Et pourtant, lors de la célébration de son centenaire fin mai, des militants écologistes ont dénoncé les activités polluantes du groupe TotalEnergies. Le PDG Patrick Pouyanné a alors défendu la stratégie de l’entreprise comme étant équilibrée entre les énergies fossiles et renouvelables. Il a également souligné les efforts de réduction des émissions de CO2.
Fiabilité de la mesure de la réduction des émissions de CO2
En fait, il y a une pression grandissante des investisseurs et autres parties prenantes sur les organisations. En particulier, ils demandent une divulgation complète des émissions de CO2. Aussi, leur attention se fixe sur la manière dont les entités réduisent ces émissions.
Or, les organisations font face à un problème de taille : obtenir des données crédibles sur les gaz à effet de serre. Mais, il convient ici de prendre en compte notamment souvent l’absence de procédures 100% fiables pour élaborer un reporting standardisé. De surcroît, à cela s’ajoute pour les grands groupes la nature complexe des chaînes logistiques à l’échelle mondiale.
Aussi, cela a conduit les organisations à investir dans des systèmes d’information (SI) capables de collecter ces données.
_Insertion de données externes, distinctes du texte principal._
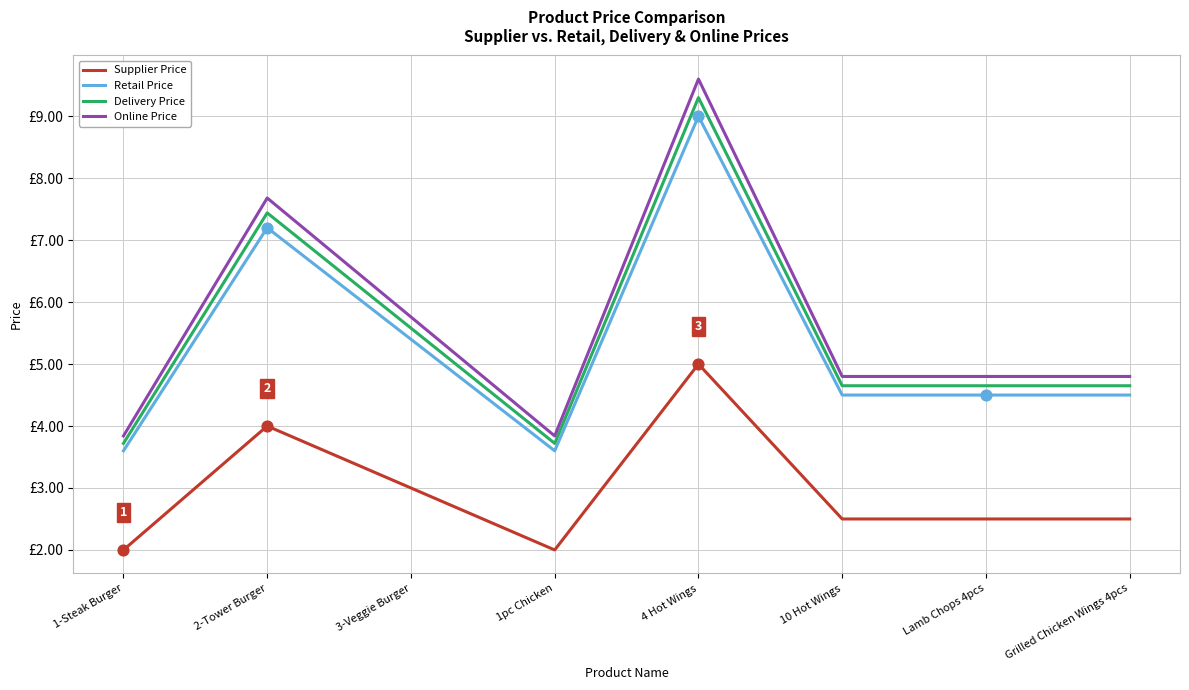

At how many categories does at least one series exceed 5?

3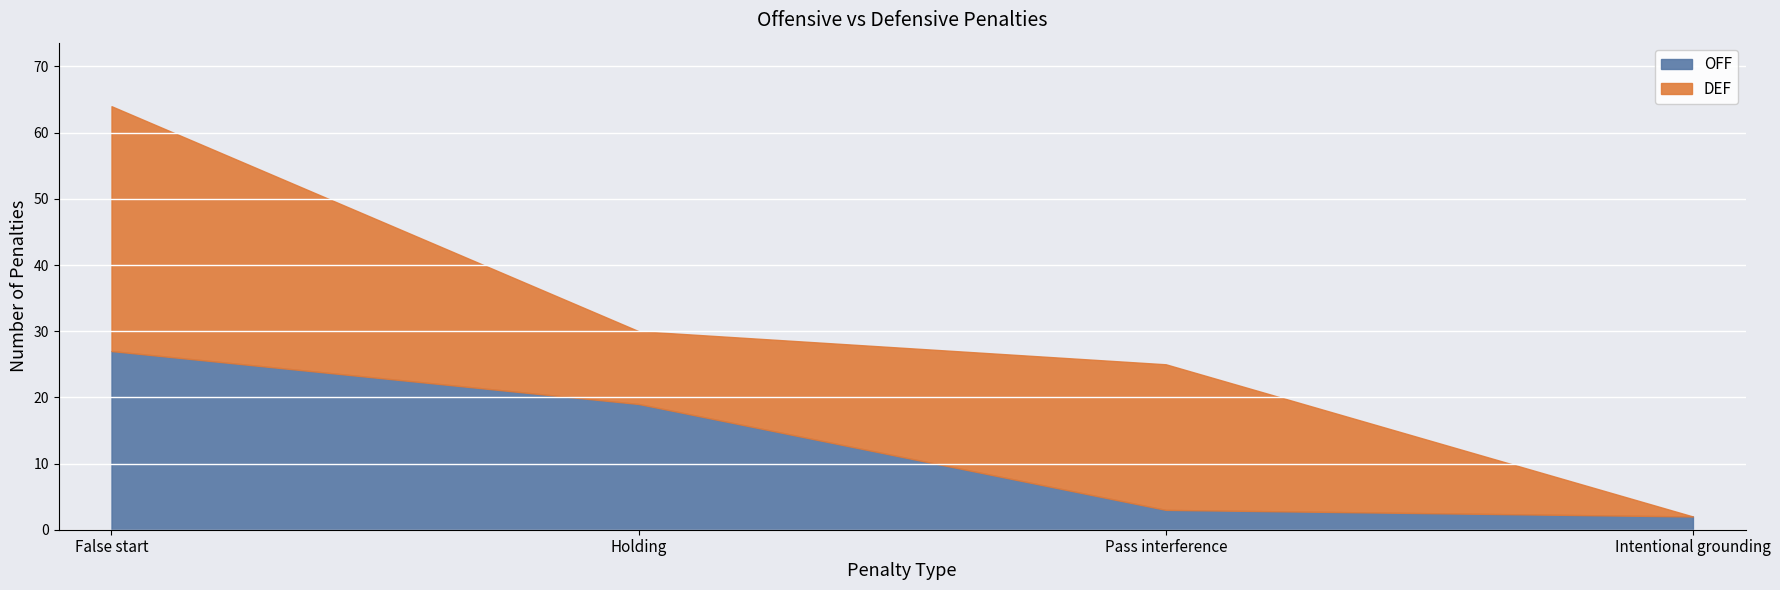

Reading right to left, what are all the values shown in this chart?

OFF: 2	3	19	27
DEF: 0	22	11	37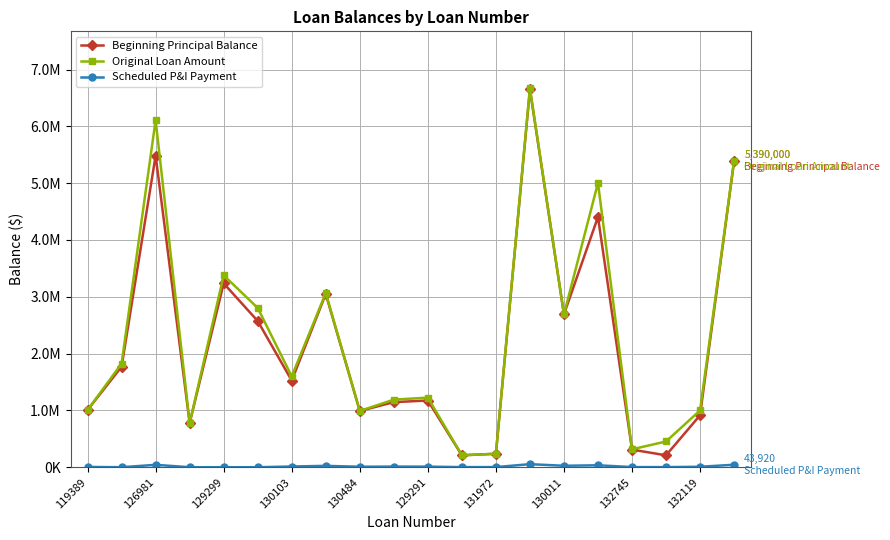

Count the number of categories in the chart.

20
En particulier, ces SI visent à mettre en place des systèmes pouvant capturer les émissions GES aux différentes étapes de la chaîne logistique et à encourager les fournisseurs à en faire de même. Cependant, dans le contexte réel, il convient de prendre en considération de nombreuses limitations :
Les systèmes d’informations retracent les flux monétaires mais très peu les flux physiques. Et quand on essaie d’obtenir manuellement les bonnes données, on fait face à des difficultés organisationnelles terribles.
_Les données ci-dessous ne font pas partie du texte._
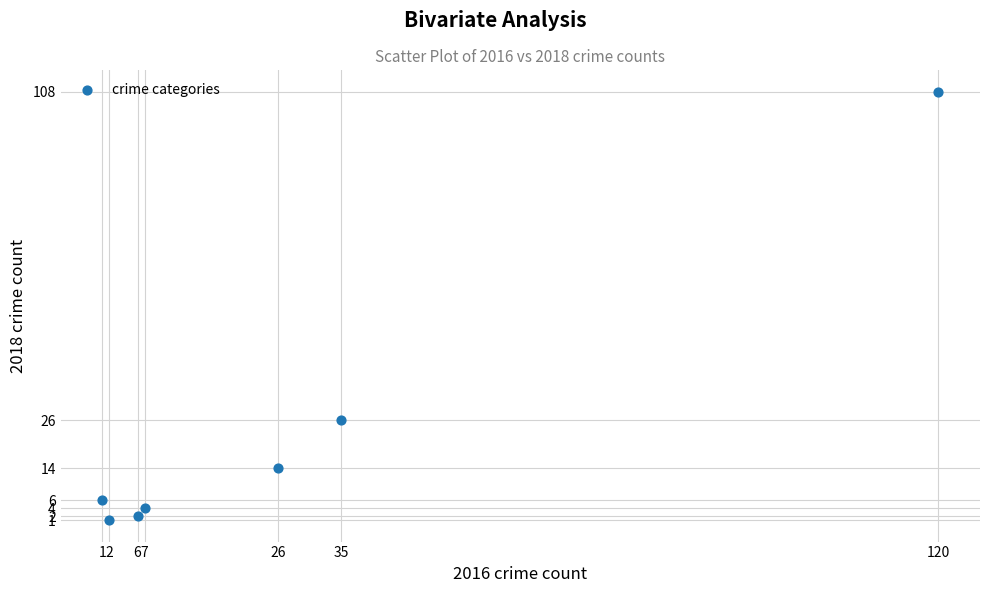

What Y value in the scatter plot is closest to 54?

26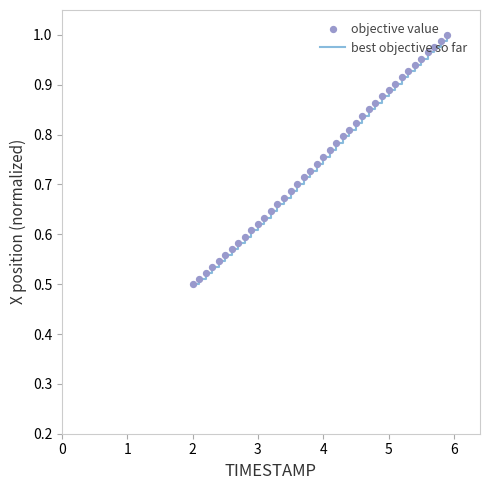

How many lines are shown in the chart?

1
Les bâtiments sont-ils possédés ou loués ? Les activités de maintenance sont-elles faites en interne ou confiées à des prestataires ? Nos interlocuteurs, évoluant dans les directions développement durable et donc souvent issus du monde de la RSE, n’ont pas forcément la réponse, alors qu’elle va changer la manière de calculer l’empreinte carbone.
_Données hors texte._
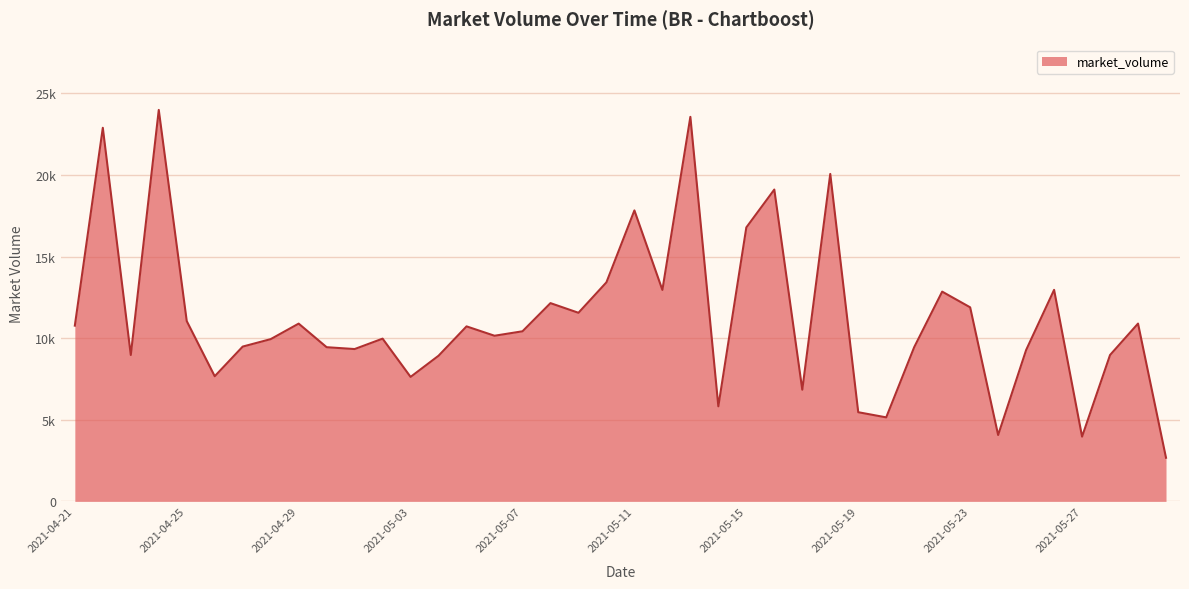

Does the chart display data point markers on the line(s)?

No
Hélène Chauviré, Senior manager chez Carbone 4, co-responsable de la pratique « Performance climat » Source : Usine Nouvelle
En conséquence, il existe une incertitude sur la mesure des progrès accomplis. Ainsi, une société peut très bien améliorer l’efficience énergétique de ces infrastructures, point positif. Mais d’un autre côté, elle peut tout aussi bien allonger la durée de vie de ces immobilisations gourmandes de combustibles fossiles. Aussi, dans ce cas, il paraitrait plus judicieux de connaître le montant des investissements dans de nouveaux processus consacrés à remplacer ces infrastructures énergivores.
Conclusion
La comptabilité carbone a évolué au cours des ans via les débats autour du réchauffement climatique. Tout d’abord, les normalisateurs se sont attardés sur l’impact des émissions directes sur l’environnement. Ce n’est que par la suite, ils se sont interrogés sur les effets indirects.
De ce fait, la comptabilité carbone est liée à l’émergence de normes internationales et de reporting standardisés permettant des comparaisons entre entreprises. Toutefois, il reste bien complexe de jauger dans quelle mesure les émissions de gaz à effet de serre affecte les états financiers.
In fine, bien qu’imparfaite à ce jour, la comptabilité carbone est essentielle pour bien cerner les exigences ESG requises désormais dans le reporting des organisations dans une optique de long terme.